Placements / Marchés

L'euro a atteint jeudi un nouveau plus bas depuis mars face au dollar, après un discours du gouverneur de la Banque centrale européenne (BCE) Mario Draghi qui divise les analystes.

Vers 14H30 GMT (16H30 heure de Paris), l'euro valait 1,2117 dollar après avoir atteint son plus bas niveau depuis début mars vers 14H20 à 1,2115 dollars. Mercredi vers 21H00 GMT, l'euro valait 1,2161 dollar.

La monnaie unique européenne perdait du terrain face à la devise japonaise à 132,42 yens, contre 133,07 yens la veille au soir.
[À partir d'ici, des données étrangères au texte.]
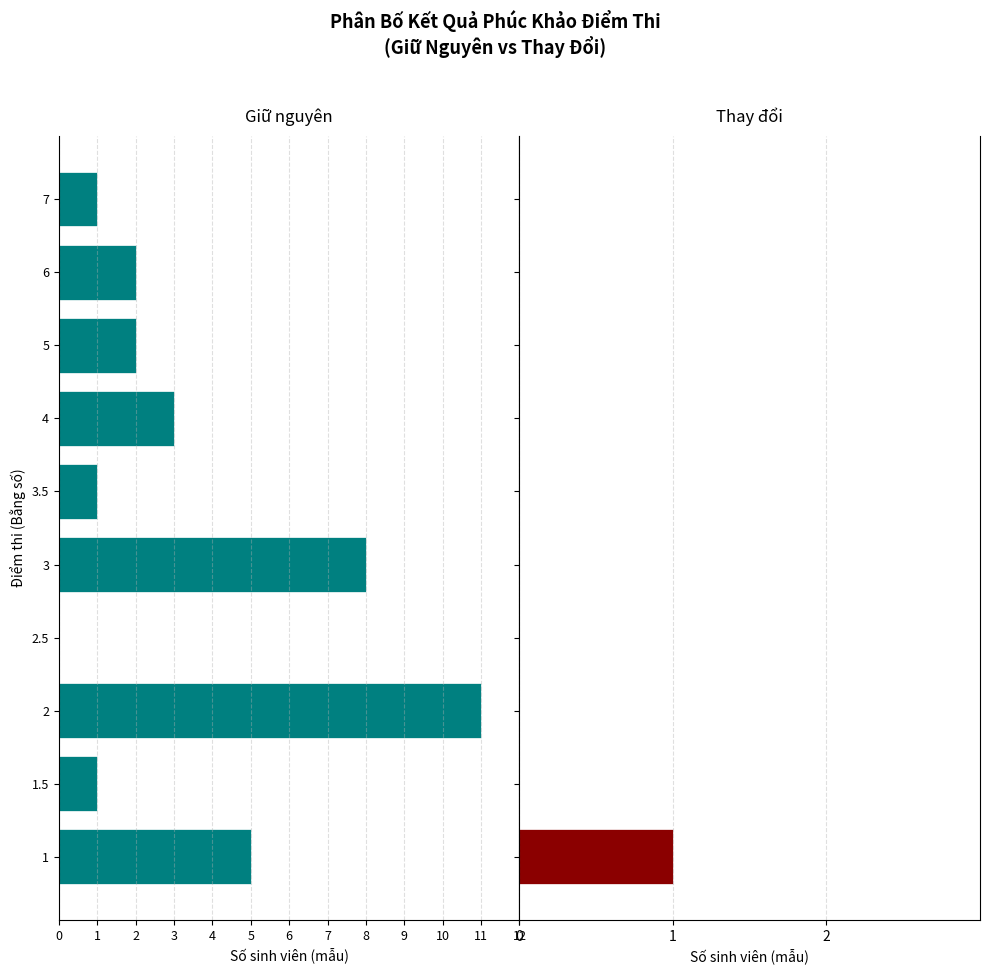

Which series has the widest spread of values?

Giữ nguyên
Le billet vert reculait aussi face à la monnaie nipponne à 109,27 yens, après avoir atteint en début d'échanges asiatiques un nouveau plus haut depuis février à 109,47 yens. Mercredi, vers 21H00 GMT, le dollar valait 109,43 yens.

Comme prévu par les analystes, la BCE a laissé ses taux inchangés.

En revanche, les propos de Mario Draghi, particulièrement scrutés par les analystes, n'ont pas été perçus de la même manière par tous les acteurs du marché.

Si M. Draghi a adopté un ton "moins prudent qu'attendu", pour Lee Hardman, analyste pour MUFG, il a au contraire été "un peu plus frileux" concernant les perspectives économiques, selon Carsten Brzeski, économiste chez ING.

M. Draghi a dit observer une "certaine modération" de la croissance en zone euro et s'est inquiété de l'aggravation des "menaces protectionnistes", mais, en même temps, il n'a pas signalé de changement dans sa politique monétaire, qu'il compte progressivement normaliser.

"La BCE continue de s'attendre à une future croissance solide et reste confiante concernant son objectif en matière d'inflation", légèrement en dessous des 2%, a poursuivi M. Hardman, pour qui les inquiétudes soulevées sur les menaces protectionnistes étaient trop lointaines et vagues pour retenir l'attention des marchés.

"Il a conclu en indiquant que les risques mondiaux étaient dans l'ensemble équilibrés", a ajouté Alastair George, économiste à l'Edison Investment Research.

"Contrairement aux précédentes réunions, la BCE n'a mentionné que des raisons de craindre une baisse (de la croissance) et n'évoque plus la possibilité d'un emballement", a néanmoins souligné M. Brzeski.

Ces divergences de points de vue se sont répercutées sur le cours de l'euro qui s'est d'abord apprécié face au dollar, lors de la conférence de presse, avant de retomber à un nouveau plus bas depuis mars.

Concernant, le calendrier de normalisation, comme attendu, rien n'a filtré, M. Draghi se contentant d'affirmer que l'institution n'avait pas encore discuté de la prochaine réunion qui doit se tenir en juin.

Confrontée récemment à une série de mauvais indicateurs dans la zone euro, la monnaie unique s'est affaissée en une semaine face au dollar qui, lui, a profité de la hausse des rendements du Trésor à des niveaux plus vus depuis plusieurs années.

La hausse des rendements signifie que le marché s'attend à un relèvement des taux directeurs de la Réserve fédérale américaine, ce qui aurait comme conséquence de rendre le dollar plus rémunérateur et donc plus attractif pour les cambistes.

Vers 14H30 GMT, l'or valait 1.318,50 dollars, contre 1.323,12 dollars mercredi à 21H00 GMT.

Le bitcoin valait 8.770,88 dollars, contre 9.073,19 dollars mercredi soir, selon des chiffres compilés par le fournisseur de données financières Bloomberg.

La monnaie chinoise valait 6,3313 yuans pour un dollar, contre 6,3266 yuans mercredi à la clôture.